__PROBLEM STATEMENT__
Rewrite every row below, switching each "pose" to "view" and leaving everything else as it is. Leave the pictures out of your answer.

__DATASET__
»»

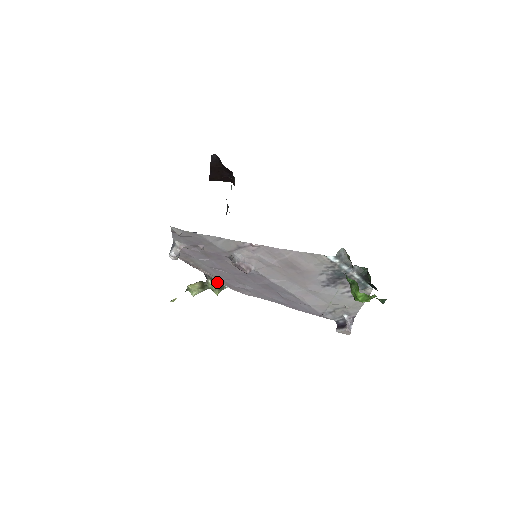
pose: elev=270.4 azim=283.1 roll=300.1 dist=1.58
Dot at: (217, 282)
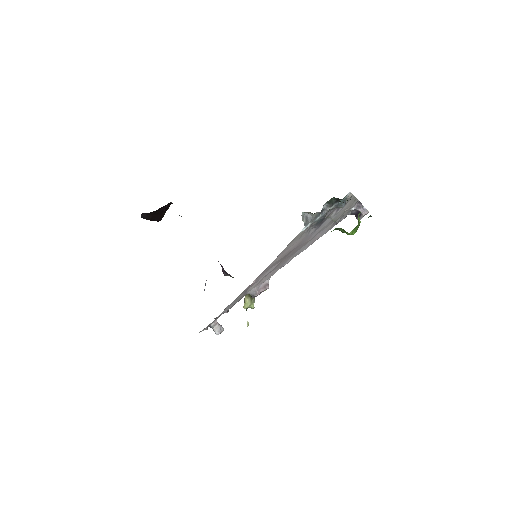
Dot at: occluded
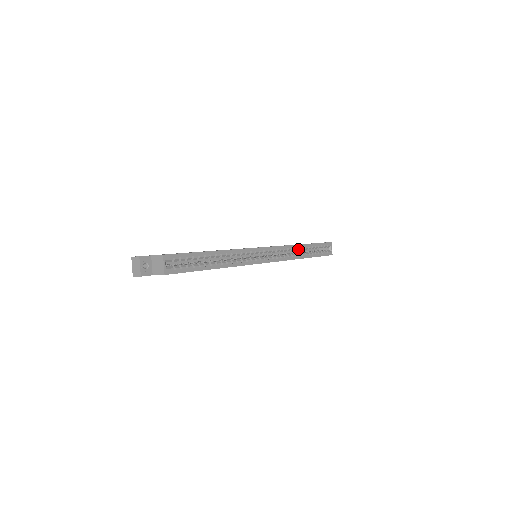
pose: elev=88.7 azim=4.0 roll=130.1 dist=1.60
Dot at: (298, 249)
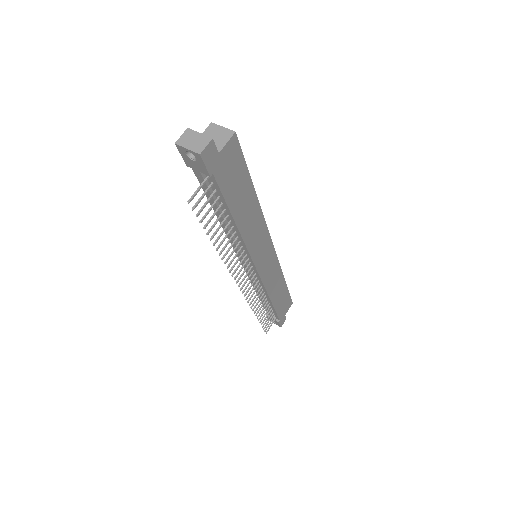
Dot at: occluded
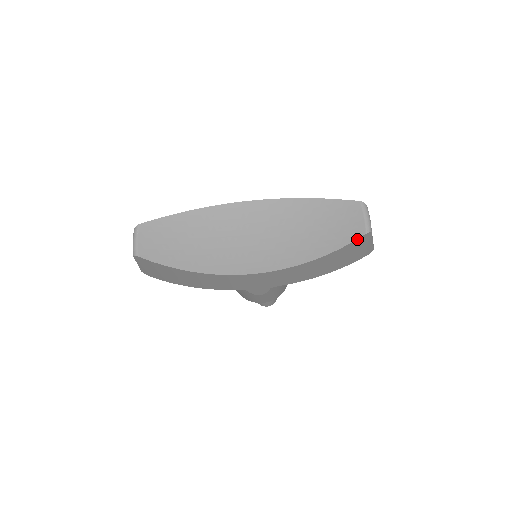
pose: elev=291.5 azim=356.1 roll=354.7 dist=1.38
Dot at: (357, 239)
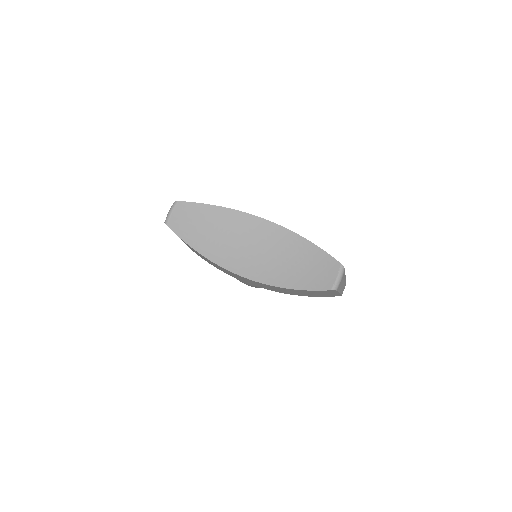
Dot at: (323, 290)
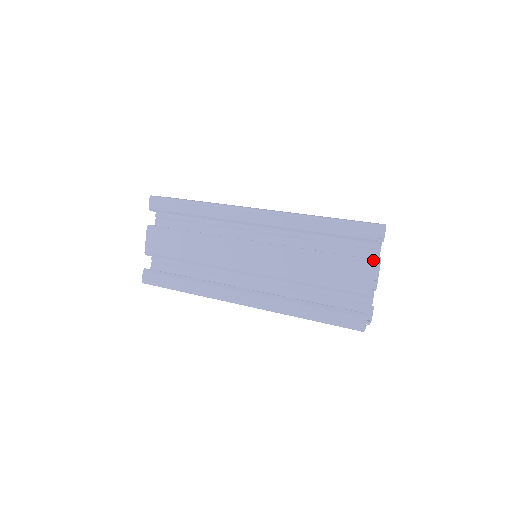
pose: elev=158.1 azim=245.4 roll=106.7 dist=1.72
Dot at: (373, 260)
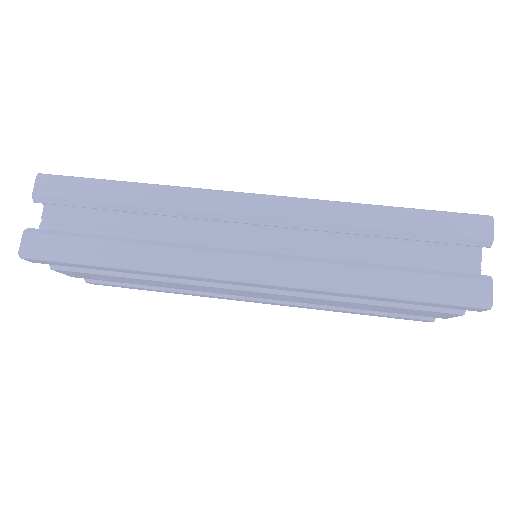
Dot at: (464, 311)
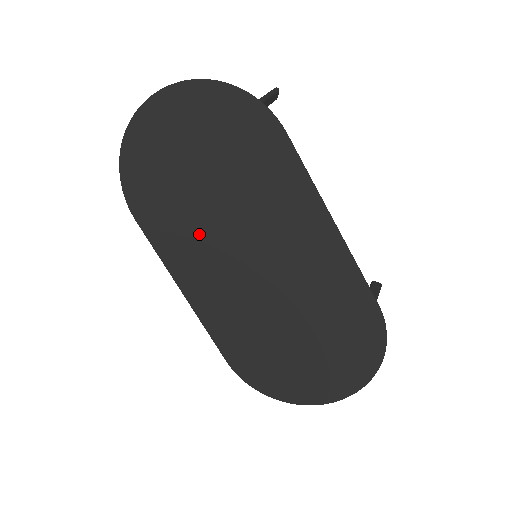
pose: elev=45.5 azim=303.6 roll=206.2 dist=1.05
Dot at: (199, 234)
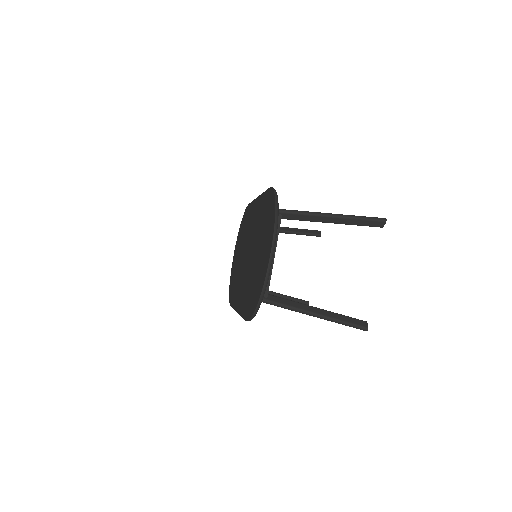
Dot at: (239, 276)
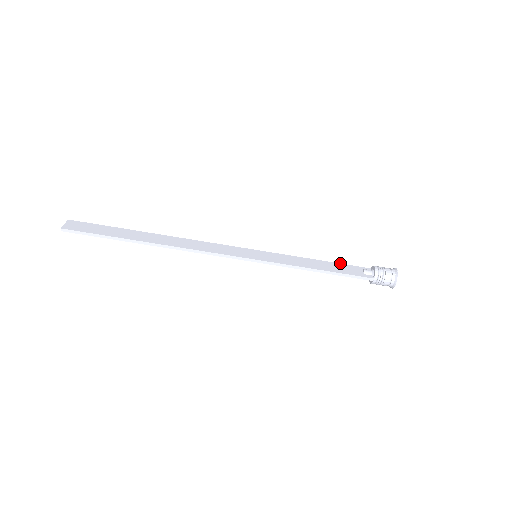
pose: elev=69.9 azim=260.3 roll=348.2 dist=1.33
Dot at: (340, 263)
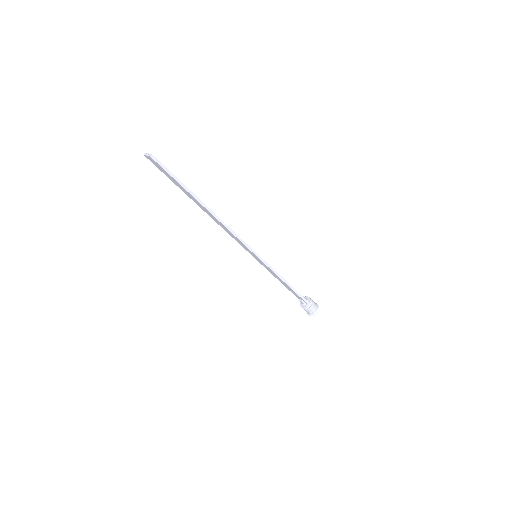
Dot at: occluded
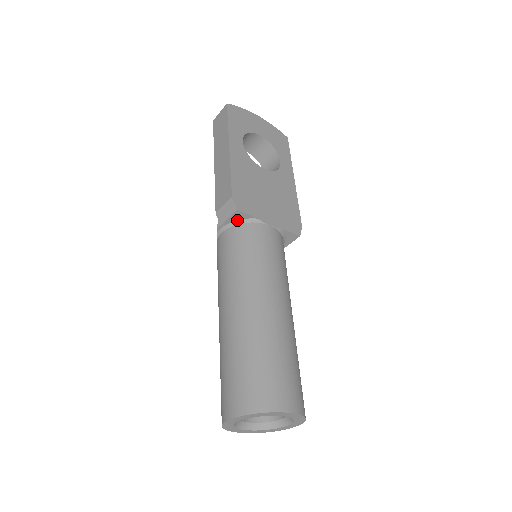
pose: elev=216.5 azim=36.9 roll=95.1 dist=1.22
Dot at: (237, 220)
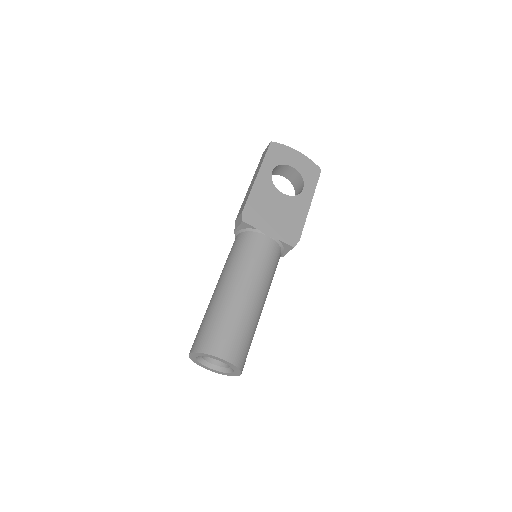
Dot at: (245, 228)
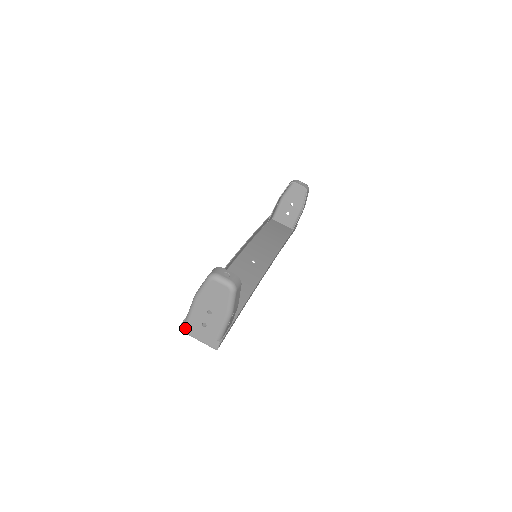
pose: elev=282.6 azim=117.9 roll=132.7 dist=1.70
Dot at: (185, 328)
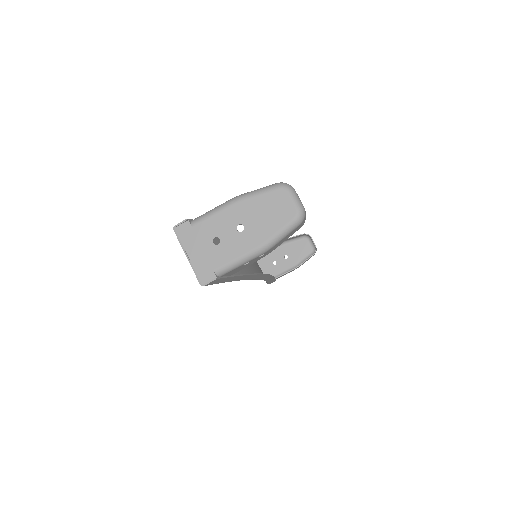
Dot at: (183, 229)
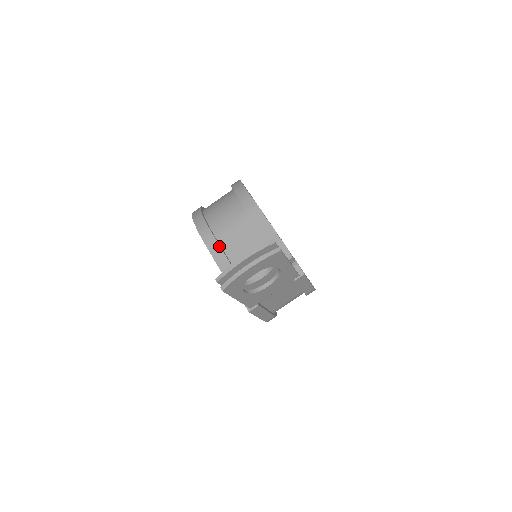
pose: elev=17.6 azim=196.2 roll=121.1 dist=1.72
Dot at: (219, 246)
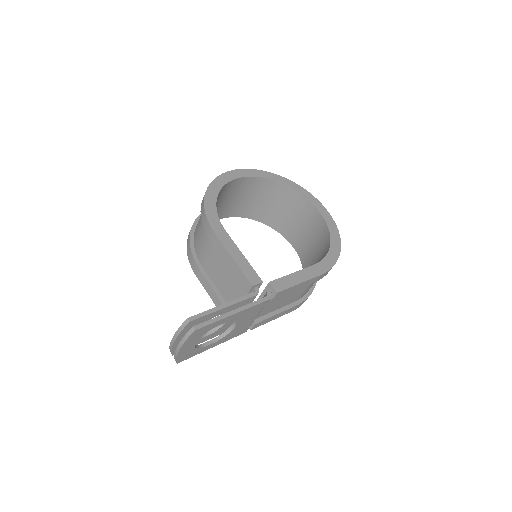
Dot at: (203, 276)
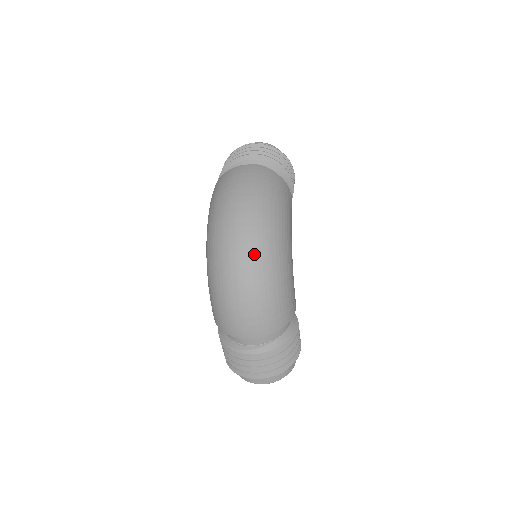
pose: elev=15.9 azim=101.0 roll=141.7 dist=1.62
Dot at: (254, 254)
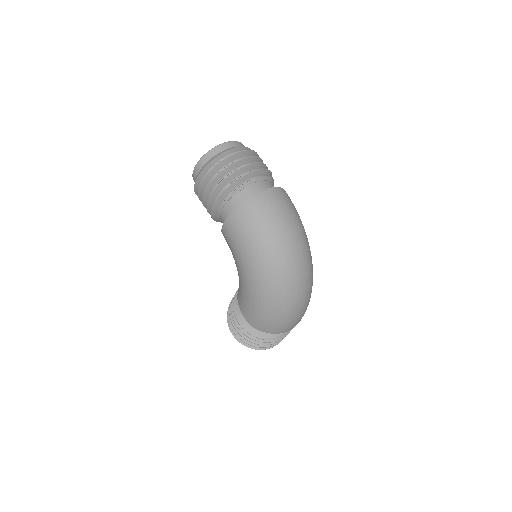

««

__SOLUTION TO THE PROBLEM__
view: elev=270.4 azim=283.1 roll=300.1 dist=1.58
Dot at: (217, 282)
Dot at: occluded
view: elev=88.7 azim=4.0 roll=130.1 dist=1.60
Dot at: (298, 249)
Dot at: occluded
view: elev=291.5 azim=356.1 roll=354.7 dist=1.38
Dot at: (357, 239)
Dot at: (323, 290)
view: elev=158.1 azim=245.4 roll=106.7 dist=1.72
Dot at: (373, 260)
Dot at: (464, 311)
view: elev=45.5 azim=303.6 roll=206.2 dist=1.05
Dot at: (199, 234)
Dot at: (239, 276)
view: elev=69.9 azim=260.3 roll=348.2 dist=1.33
Dot at: (340, 263)
Dot at: occluded
view: elev=216.5 azim=36.9 roll=95.1 dist=1.22
Dot at: (237, 220)
Dot at: (245, 228)
view: elev=282.6 azim=117.9 roll=132.7 dist=1.70
Dot at: (185, 328)
Dot at: (183, 229)
view: elev=17.6 azim=196.2 roll=121.1 dist=1.72
Dot at: (219, 246)
Dot at: (203, 276)
view: elev=15.9 azim=101.0 roll=141.7 dist=1.62
Dot at: (254, 254)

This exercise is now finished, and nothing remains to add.